De beslissing was al in januari gevallen, dit voorjaar zouden we met het vliegtuig voor een weekje naar Benidorm vliegen. Drie jaar voordien was dictator Franco in Spanje gestorven en nu, met de nieuwe koning Juan Carlos I, vonden we het wel veilig om Spanje te verkennen. Een reis vastleggen in nu erg eenvoudig met IPad en internet maar zo’n 40 jaar geleden was dat een heel gedoe. Eerst naar het reisbureau, in ons dorp was er geen dus dan maar naar Antwerpen, een stapel reisbrochures halen. Dagen konden we dan thuis genieten van de prachtige hotels die de touroperators ons aanboden. Prijzen berekenen en vergelijken, onze keuze viel al snel op het driesterren Hotel Rosamar van de Oostendse touroperator Sunair.
In de jaren zeventig begon het massatoerisme te bloeien, een tendens die voor een groot deel te danken was aan Sunair, die als één van de eersten goed georganiseerd was en hostesses had in elk hotel. Het Oostendse Sunair is later verkocht aan de Engelse groep Airtours en in 2000 zijn ze er helemaal mee gestopt.
Enkele weken later konden we dan vertrekken met een vlucht van TEA Trans European Airways, TEA was een Belgische luchtvaartmaatschappij die tussen 1971 en 1991 voornamelijk chartervluchten uitvoerde vanaf de Brusselse luchthaven Zaventem. Lange rijen stonden aan te schuiven aan de incheckbalies want online inchecken was nog niet mogelijk. 20 kg bagage per persoon moest lukken voor één weekje, als handbagage mocht een “chacoche” mee in het vliegtuig. Toen was vliegen nog een plezier, eten en drinken inbegrepen in de prijs, voor zij die wilde roken geen probleem, geen gezeur met verkoop van allerlei producten…
Op de luchthaven van Alicante stonden de hostessen van Sunair in hun knalgele jurkjes, ons al op te wachten om ons de juiste bussen te tonen naar Benidorm. Nu is de afstand van Alicante luchthaven naar Benidorm maar zo’n 60 km maar in 1978 moest je nog over de N332 en deed je er al snel twee uur over…
Na het uitpakken van onze bagage was de eerste activiteit het thuisfront verwittigen dat we goed en veilig waren aangekomen. Even een berichtje sturen of bellen via Skype was ondenkbaar, dat moest allemaal nog uitgevonden worden. Bellen via de hotelkamer was ook geen optie want dan wist je niet hoeveel het hotel je zou aanrekenen. Dus dan maar, met een handvol peseta’s gaan aanschuiven aan de dichtstbijzijnde telefooncel. Blijkbaar waren er meer die het thuisfront moesten verwittigen. Was het onze beurt dan kon Vera bellen en stond ik met de peseta’s in aanslag om de jackpot van de telefooncel te vullen. Waren de muntstukken bijna op dan kreeg de beller het sein dat er afgerond moest worden, de tijden zijn veranderd…
Een auto huren om het binnenland te verkennen was moeilijk. Dus kozen we voor de georganiseerde busritten vanuit het hotel. Naar het bergdorpje Guadalest en de Algar watervallen. Het natuurpark van Algar met zijn waterval was mooi om te zien maar in het voorjaar erg koud om in te zwemmen. In 1978 waren er maar enkele horecazaken aan de inkom van het park en kon je gratis naar de watervallen. Nu is het een toeristische trekpleister en betaal je een inkomprijs van € 4. Guadalest was nog het mooie dorpje boven op een berg. Onderaan de berg had je enkele winkels en horecazaken. Vanuit het dorpje met zijn witte huisjes, dat je via een tunnel kon bereiken, had je een mooi uitzicht over het stuwmeer. We hebben er nog een jasje uit schapenvel gekocht voor onze zoon, hij heeft het er enkele winters lekker warm in gehad. Ook op Guadalest zou het massatoerisme de komende jaren beslag op leggen.

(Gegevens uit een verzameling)

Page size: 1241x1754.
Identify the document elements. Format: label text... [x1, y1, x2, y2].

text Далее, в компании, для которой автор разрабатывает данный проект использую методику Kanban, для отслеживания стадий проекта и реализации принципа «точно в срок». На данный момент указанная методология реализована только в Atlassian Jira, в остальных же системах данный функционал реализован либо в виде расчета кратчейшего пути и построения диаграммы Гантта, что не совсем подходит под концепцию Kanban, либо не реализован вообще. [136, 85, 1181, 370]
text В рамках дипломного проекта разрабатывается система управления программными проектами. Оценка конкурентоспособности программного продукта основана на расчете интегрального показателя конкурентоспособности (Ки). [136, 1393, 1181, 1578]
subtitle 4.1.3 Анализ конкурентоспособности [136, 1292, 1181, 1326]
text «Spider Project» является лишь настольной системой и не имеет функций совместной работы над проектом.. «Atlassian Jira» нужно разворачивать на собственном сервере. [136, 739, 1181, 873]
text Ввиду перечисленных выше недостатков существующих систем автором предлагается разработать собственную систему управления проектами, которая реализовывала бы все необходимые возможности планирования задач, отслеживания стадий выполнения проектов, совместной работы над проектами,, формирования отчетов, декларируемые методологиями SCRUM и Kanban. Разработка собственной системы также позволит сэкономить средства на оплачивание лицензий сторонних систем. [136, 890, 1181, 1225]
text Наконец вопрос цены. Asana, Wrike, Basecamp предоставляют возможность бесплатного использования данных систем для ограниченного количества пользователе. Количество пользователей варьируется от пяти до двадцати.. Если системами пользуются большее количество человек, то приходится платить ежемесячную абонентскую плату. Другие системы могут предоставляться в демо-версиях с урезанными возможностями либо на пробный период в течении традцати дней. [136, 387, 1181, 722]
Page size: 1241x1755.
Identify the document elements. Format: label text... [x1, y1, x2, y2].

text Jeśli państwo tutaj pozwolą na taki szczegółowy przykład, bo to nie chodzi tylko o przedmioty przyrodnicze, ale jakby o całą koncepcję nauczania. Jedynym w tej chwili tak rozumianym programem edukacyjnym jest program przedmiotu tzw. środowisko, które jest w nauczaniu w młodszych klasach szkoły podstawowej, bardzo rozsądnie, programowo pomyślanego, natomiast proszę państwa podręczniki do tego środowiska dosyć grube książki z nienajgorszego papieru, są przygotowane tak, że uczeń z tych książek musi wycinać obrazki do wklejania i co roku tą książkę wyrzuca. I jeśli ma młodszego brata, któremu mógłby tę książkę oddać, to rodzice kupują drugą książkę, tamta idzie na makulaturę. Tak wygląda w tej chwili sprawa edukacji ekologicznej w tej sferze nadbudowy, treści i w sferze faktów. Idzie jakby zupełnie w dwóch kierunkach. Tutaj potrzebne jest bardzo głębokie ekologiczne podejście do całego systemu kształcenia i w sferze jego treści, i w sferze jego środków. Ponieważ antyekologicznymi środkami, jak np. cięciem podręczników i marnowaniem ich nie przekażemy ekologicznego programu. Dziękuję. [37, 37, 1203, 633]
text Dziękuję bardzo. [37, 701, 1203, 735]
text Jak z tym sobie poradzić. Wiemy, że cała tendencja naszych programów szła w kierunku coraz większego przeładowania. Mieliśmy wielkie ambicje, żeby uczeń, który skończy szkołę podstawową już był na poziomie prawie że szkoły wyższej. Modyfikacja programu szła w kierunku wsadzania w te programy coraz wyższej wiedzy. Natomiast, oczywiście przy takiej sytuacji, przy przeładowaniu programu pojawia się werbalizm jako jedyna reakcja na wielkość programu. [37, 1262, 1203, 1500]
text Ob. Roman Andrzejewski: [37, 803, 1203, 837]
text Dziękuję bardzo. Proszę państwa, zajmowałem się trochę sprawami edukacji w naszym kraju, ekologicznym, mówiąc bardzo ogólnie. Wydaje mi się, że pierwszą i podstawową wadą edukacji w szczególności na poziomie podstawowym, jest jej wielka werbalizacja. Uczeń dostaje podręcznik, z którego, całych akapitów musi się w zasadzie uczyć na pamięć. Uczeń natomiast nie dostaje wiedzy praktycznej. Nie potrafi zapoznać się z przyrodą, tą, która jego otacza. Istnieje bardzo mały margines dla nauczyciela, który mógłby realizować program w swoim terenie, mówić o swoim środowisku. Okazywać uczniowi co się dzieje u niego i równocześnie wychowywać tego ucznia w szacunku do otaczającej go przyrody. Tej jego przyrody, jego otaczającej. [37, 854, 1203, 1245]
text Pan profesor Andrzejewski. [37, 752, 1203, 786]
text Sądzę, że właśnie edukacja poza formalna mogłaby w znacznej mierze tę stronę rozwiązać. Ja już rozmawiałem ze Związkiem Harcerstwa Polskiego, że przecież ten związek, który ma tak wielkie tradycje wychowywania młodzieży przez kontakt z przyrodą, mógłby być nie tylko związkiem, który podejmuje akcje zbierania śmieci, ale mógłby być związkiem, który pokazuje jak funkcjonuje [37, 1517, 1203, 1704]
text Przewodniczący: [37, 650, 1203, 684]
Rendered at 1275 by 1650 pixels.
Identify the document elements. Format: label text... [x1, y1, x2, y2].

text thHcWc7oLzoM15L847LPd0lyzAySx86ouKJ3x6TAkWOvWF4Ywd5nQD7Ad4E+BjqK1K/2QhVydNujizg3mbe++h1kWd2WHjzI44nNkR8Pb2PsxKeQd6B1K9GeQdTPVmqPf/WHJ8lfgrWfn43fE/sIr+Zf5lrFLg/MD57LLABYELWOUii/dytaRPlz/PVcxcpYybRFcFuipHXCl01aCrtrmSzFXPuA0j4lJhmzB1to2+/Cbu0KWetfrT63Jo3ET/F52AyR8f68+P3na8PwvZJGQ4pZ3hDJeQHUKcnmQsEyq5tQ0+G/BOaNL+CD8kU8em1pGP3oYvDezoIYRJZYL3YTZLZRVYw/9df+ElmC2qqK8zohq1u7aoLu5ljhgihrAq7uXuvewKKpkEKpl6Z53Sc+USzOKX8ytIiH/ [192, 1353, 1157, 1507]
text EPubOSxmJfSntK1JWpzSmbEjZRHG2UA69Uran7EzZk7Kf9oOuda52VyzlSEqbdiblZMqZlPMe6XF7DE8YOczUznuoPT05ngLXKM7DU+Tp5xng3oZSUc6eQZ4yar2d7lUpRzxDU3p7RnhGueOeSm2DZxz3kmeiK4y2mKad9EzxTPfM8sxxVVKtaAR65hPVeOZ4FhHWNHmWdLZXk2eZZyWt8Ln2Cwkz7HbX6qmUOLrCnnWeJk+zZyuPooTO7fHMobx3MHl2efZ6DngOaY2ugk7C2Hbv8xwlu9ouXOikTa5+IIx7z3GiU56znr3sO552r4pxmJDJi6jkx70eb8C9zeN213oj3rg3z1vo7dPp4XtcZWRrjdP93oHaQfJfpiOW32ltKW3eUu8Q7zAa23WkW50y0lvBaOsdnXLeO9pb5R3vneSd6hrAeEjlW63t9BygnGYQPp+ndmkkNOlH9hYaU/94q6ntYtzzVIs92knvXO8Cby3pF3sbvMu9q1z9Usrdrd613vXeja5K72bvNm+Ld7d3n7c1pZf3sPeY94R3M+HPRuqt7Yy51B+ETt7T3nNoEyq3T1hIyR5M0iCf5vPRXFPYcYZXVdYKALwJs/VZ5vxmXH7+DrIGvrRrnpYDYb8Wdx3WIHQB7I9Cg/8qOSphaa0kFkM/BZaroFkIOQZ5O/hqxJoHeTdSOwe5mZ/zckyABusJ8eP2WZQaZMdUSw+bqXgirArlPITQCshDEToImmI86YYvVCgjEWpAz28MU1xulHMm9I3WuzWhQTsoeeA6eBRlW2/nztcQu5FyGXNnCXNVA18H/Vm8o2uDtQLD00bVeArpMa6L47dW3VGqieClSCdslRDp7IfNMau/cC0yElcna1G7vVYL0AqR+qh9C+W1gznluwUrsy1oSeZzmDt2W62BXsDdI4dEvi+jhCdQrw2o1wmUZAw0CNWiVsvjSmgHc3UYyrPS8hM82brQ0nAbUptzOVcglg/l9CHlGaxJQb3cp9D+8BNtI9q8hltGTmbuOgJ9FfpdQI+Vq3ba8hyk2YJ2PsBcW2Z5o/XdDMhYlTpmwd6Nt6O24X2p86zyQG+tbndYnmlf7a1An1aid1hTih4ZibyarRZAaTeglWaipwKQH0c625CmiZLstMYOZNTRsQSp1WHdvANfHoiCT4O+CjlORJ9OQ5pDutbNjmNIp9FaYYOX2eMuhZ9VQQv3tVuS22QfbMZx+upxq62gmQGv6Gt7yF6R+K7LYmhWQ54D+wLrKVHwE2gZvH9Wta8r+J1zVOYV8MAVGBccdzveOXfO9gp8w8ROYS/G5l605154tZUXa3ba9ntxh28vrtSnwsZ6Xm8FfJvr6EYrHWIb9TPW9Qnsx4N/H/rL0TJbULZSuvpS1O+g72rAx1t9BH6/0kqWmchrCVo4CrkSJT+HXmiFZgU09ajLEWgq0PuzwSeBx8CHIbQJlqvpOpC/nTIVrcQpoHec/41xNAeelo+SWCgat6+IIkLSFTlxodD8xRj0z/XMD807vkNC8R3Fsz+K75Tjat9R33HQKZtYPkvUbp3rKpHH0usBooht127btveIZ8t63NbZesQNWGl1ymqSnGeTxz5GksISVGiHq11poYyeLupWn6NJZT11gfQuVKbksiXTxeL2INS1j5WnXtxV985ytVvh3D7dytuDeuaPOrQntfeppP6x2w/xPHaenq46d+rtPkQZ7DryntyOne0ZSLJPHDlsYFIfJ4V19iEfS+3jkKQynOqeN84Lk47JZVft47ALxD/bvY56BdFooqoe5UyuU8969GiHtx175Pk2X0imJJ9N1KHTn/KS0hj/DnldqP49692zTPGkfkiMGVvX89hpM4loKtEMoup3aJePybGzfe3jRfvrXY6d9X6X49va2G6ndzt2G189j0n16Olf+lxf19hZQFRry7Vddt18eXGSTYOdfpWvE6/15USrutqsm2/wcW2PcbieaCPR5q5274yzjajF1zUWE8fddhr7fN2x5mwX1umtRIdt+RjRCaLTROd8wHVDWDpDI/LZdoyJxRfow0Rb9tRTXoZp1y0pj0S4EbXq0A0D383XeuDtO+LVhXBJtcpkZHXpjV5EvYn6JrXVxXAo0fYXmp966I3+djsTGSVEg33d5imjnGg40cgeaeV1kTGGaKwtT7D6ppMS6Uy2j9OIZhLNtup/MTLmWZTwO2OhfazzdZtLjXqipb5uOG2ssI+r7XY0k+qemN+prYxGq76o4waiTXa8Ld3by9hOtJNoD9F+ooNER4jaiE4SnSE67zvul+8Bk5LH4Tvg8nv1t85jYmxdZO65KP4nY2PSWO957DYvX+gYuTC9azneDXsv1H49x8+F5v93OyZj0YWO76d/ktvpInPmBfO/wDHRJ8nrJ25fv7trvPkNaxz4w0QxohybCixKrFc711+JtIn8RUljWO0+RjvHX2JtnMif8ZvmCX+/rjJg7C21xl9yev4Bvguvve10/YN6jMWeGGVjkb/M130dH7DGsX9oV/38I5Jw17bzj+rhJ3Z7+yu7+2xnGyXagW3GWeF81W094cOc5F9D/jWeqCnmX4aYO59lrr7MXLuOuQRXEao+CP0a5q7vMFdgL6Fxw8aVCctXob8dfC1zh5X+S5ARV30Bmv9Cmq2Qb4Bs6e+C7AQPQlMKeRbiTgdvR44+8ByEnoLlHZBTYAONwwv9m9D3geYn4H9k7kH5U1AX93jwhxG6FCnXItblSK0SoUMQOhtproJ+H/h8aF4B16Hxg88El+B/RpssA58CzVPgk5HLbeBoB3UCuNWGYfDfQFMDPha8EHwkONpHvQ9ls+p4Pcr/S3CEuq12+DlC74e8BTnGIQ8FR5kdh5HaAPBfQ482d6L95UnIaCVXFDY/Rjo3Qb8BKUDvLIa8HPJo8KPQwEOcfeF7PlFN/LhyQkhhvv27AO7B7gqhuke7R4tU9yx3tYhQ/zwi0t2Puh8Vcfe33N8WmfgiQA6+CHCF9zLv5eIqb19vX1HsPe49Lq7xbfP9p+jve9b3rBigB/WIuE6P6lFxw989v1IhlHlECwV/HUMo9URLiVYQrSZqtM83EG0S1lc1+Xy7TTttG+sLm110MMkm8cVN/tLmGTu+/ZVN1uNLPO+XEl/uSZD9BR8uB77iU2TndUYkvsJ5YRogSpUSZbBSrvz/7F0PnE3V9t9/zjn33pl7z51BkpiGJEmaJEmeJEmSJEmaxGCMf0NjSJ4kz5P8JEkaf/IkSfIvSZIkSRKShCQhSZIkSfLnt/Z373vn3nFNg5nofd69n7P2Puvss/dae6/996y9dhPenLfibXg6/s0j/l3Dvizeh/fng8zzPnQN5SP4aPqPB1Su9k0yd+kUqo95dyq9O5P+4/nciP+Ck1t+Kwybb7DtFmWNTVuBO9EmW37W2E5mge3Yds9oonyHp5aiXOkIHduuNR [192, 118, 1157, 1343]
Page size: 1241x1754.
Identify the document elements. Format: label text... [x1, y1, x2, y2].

• **OPDRACHT**
Geef een Engelse vertaling van deze zin uit het tekstfragment over de reis naar Benidorm: "Lange rijen stonden aan te schuiven aan de incheckbalies want online inchecken was nog niet mogelijk."

• **VOLLEDIG ANTWOORD**
Long lines were queuing at the check-in desks because online check-in was not yet possible.